Work item = Rewrite the items from the start through the line containing "обработки Ваших персональных", changing "HEAVY METAL" to "HARD ROCK" and leaving everything else as it is.
* * * * *
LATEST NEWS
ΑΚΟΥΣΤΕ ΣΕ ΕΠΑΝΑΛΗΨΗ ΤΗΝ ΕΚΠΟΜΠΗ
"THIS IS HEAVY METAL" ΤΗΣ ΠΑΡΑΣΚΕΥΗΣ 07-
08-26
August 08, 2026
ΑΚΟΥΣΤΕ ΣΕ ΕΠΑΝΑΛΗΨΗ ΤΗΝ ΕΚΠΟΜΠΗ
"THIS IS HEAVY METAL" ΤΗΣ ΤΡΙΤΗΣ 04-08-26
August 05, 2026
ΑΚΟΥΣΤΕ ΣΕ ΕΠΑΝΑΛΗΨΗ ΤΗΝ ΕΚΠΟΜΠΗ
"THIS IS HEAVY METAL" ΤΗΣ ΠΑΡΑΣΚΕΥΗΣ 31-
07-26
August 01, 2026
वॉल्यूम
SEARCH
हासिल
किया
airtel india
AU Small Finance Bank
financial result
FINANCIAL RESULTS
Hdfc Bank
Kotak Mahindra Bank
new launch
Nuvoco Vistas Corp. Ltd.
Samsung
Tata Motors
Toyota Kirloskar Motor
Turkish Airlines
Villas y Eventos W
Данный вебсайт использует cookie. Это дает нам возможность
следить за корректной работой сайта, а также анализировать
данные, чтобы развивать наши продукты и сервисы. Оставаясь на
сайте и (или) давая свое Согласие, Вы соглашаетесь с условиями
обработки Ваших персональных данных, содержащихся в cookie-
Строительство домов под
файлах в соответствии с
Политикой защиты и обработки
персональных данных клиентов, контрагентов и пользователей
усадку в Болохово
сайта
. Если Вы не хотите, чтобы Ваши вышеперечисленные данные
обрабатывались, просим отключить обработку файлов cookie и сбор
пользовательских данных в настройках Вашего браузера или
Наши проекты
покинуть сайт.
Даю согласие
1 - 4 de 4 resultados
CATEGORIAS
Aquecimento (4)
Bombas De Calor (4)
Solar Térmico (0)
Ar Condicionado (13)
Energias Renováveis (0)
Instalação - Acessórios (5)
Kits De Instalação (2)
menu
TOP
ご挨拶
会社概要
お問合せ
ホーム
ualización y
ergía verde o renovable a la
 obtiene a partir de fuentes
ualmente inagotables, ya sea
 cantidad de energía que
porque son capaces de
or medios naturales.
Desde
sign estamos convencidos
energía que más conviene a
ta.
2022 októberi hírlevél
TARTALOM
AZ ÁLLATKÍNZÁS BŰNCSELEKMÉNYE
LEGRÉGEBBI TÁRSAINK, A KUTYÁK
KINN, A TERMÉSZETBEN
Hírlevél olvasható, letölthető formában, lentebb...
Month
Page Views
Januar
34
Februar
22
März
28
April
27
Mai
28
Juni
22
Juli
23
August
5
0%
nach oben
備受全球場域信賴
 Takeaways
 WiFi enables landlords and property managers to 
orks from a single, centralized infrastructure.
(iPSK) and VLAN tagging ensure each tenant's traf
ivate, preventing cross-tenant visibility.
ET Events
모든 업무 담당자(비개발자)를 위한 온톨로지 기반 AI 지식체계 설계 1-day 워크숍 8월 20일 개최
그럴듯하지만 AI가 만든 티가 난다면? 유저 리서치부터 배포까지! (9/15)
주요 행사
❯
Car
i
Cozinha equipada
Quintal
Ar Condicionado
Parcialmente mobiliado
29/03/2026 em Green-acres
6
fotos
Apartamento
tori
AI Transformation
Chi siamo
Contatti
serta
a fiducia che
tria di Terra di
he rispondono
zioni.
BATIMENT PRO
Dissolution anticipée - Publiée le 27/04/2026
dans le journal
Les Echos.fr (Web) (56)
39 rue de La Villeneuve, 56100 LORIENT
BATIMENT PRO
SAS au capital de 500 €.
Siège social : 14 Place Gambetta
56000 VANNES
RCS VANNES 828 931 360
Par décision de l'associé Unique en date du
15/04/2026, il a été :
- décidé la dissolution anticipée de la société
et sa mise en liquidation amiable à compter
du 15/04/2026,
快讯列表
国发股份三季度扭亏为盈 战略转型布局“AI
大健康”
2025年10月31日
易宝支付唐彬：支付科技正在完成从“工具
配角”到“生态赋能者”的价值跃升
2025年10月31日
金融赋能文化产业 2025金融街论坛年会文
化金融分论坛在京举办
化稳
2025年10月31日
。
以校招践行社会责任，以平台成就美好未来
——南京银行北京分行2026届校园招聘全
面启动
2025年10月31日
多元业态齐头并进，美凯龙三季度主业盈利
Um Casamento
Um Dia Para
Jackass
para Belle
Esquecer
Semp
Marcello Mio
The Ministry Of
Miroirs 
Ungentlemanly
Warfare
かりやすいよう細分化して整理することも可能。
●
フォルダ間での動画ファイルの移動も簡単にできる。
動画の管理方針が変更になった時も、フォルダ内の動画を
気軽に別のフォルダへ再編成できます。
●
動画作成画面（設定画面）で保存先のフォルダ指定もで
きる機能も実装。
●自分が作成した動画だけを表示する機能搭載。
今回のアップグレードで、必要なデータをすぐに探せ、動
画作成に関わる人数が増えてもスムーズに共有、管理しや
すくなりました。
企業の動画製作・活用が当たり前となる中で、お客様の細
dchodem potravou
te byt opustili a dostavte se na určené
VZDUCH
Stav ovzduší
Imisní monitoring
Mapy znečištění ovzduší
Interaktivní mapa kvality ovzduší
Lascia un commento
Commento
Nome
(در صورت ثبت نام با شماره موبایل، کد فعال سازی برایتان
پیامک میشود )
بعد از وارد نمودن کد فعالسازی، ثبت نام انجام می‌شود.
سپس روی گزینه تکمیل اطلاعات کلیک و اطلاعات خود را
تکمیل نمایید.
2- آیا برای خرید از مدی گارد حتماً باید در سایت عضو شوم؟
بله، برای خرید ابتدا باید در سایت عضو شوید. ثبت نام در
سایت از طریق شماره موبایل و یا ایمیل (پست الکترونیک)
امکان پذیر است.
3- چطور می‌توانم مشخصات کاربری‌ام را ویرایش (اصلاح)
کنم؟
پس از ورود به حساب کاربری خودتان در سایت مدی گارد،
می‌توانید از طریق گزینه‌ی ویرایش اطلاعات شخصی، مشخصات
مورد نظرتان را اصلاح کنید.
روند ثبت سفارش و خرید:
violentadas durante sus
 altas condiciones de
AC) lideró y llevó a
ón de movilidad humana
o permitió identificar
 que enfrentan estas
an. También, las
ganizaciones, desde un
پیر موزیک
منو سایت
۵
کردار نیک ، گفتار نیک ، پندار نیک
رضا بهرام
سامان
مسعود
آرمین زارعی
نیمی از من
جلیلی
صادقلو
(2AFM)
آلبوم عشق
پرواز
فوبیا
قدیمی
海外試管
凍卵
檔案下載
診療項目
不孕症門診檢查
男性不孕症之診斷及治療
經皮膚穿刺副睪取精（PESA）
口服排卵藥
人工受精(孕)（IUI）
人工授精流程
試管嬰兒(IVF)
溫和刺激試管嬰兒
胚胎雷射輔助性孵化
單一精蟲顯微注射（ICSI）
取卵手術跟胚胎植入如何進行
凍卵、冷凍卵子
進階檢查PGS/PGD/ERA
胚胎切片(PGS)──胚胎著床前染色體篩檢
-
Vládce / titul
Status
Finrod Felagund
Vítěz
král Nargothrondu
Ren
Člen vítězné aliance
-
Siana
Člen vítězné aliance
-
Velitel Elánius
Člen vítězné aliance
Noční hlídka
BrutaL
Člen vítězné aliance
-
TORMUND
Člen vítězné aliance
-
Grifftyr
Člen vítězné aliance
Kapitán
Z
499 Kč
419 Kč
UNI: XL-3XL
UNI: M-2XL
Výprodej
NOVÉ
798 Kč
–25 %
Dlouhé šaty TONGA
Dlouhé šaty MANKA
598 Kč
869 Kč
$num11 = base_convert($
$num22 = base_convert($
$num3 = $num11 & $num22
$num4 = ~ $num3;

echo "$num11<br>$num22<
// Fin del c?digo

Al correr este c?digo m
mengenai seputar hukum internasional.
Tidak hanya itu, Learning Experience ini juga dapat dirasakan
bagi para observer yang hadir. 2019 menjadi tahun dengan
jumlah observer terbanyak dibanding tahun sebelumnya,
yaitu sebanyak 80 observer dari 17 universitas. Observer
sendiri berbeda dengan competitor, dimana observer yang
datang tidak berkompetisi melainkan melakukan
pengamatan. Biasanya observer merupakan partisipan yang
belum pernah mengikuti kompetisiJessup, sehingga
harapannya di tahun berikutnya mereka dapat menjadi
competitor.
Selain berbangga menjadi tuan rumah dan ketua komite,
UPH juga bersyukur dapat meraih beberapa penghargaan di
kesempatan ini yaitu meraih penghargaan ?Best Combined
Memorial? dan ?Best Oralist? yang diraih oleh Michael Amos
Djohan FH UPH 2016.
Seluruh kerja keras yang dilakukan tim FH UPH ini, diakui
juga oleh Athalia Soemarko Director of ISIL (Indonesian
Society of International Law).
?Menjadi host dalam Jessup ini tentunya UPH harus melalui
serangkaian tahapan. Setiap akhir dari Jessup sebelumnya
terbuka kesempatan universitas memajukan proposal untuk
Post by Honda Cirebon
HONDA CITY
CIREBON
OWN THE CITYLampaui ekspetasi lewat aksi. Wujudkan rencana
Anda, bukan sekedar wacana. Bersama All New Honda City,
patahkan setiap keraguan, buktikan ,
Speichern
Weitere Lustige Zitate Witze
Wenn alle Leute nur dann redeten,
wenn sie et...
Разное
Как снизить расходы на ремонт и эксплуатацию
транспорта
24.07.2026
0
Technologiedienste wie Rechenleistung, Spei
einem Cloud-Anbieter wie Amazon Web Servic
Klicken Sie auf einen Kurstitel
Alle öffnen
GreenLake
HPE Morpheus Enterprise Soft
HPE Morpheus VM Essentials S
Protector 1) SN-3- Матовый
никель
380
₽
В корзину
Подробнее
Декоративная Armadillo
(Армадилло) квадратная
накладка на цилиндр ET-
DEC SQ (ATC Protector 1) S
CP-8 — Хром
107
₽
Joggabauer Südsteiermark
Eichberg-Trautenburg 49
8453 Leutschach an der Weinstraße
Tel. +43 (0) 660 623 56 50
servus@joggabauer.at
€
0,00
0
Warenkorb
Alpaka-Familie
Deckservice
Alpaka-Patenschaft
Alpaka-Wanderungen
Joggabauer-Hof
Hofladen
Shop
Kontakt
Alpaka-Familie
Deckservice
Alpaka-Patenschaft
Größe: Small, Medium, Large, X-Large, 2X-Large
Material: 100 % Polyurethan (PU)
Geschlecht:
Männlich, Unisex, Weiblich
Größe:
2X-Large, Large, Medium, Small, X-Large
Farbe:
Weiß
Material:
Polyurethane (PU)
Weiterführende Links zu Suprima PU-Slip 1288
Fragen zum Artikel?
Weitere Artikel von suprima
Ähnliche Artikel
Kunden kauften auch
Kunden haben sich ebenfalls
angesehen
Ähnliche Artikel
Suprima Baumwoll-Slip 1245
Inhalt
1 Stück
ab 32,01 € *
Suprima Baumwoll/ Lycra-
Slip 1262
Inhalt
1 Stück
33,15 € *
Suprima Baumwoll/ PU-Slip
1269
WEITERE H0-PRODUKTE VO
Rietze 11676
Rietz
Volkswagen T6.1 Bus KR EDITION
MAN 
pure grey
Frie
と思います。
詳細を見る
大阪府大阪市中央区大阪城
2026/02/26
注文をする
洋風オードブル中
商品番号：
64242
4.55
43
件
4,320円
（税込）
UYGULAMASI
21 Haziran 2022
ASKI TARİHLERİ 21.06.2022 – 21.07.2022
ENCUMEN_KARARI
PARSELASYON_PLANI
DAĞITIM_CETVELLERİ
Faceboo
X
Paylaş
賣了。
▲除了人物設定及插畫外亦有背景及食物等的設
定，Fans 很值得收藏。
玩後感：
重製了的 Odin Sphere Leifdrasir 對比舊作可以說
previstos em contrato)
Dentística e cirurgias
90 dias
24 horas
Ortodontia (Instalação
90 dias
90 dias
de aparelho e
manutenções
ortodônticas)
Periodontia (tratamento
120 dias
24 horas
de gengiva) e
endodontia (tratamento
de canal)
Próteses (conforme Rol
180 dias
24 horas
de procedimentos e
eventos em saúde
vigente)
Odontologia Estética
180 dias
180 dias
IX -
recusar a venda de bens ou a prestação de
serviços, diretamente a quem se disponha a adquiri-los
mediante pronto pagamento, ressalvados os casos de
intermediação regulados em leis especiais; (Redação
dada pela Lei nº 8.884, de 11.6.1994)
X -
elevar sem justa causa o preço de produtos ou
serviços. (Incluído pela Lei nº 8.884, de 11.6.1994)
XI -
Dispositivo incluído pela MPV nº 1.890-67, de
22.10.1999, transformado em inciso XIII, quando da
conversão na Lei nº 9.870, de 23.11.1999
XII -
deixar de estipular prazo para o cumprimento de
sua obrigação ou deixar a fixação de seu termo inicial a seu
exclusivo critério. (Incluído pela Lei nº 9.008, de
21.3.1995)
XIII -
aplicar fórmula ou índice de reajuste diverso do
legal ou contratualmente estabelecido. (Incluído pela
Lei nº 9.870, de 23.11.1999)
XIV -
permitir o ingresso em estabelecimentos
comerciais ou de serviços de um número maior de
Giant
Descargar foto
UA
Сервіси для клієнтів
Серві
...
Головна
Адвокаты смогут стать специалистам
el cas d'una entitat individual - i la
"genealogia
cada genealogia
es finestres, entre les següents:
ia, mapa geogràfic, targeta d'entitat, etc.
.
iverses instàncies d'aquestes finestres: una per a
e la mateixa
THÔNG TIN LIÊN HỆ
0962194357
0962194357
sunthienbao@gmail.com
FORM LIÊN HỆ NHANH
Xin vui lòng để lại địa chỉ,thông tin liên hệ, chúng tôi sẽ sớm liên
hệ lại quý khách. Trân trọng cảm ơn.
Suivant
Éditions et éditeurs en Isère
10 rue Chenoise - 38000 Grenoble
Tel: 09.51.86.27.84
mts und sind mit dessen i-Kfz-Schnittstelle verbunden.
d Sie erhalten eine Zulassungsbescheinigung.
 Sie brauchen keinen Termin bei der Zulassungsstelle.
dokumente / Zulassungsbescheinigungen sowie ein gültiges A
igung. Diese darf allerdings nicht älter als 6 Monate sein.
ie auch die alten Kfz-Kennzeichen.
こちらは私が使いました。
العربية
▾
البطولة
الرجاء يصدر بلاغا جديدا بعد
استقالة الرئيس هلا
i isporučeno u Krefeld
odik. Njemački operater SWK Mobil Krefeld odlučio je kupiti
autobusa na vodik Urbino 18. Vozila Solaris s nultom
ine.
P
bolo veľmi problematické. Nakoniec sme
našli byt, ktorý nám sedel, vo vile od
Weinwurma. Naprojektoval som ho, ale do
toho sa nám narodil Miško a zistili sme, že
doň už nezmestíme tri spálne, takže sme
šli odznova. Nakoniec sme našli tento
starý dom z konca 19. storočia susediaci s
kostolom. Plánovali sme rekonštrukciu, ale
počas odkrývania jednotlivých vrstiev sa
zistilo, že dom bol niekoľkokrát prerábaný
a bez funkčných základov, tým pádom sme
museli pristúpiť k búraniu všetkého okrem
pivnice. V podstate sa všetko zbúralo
* * * * *
Response to the task =
LATEST NEWS
ΑΚΟΥΣΤΕ ΣΕ ΕΠΑΝΑΛΗΨΗ ΤΗΝ ΕΚΠΟΜΠΗ
"THIS IS HARD ROCK" ΤΗΣ ΠΑΡΑΣΚΕΥΗΣ 07-
08-26
August 08, 2026
ΑΚΟΥΣΤΕ ΣΕ ΕΠΑΝΑΛΗΨΗ ΤΗΝ ΕΚΠΟΜΠΗ
"THIS IS HARD ROCK" ΤΗΣ ΤΡΙΤΗΣ 04-08-26
August 05, 2026
ΑΚΟΥΣΤΕ ΣΕ ΕΠΑΝΑΛΗΨΗ ΤΗΝ ΕΚΠΟΜΠΗ
"THIS IS HARD ROCK" ΤΗΣ ΠΑΡΑΣΚΕΥΗΣ 31-
07-26
August 01, 2026
वॉल्यूम
SEARCH
हासिल
किया
airtel india
AU Small Finance Bank
financial result
FINANCIAL RESULTS
Hdfc Bank
Kotak Mahindra Bank
new launch
Nuvoco Vistas Corp. Ltd.
Samsung
Tata Motors
Toyota Kirloskar Motor
Turkish Airlines
Villas y Eventos W
Данный вебсайт использует cookie. Это дает нам возможность
следить за корректной работой сайта, а также анализировать
данные, чтобы развивать наши продукты и сервисы. Оставаясь на
сайте и (или) давая свое Согласие, Вы соглашаетесь с условиями
обработки Ваших персональных данных, содержащихся в cookie-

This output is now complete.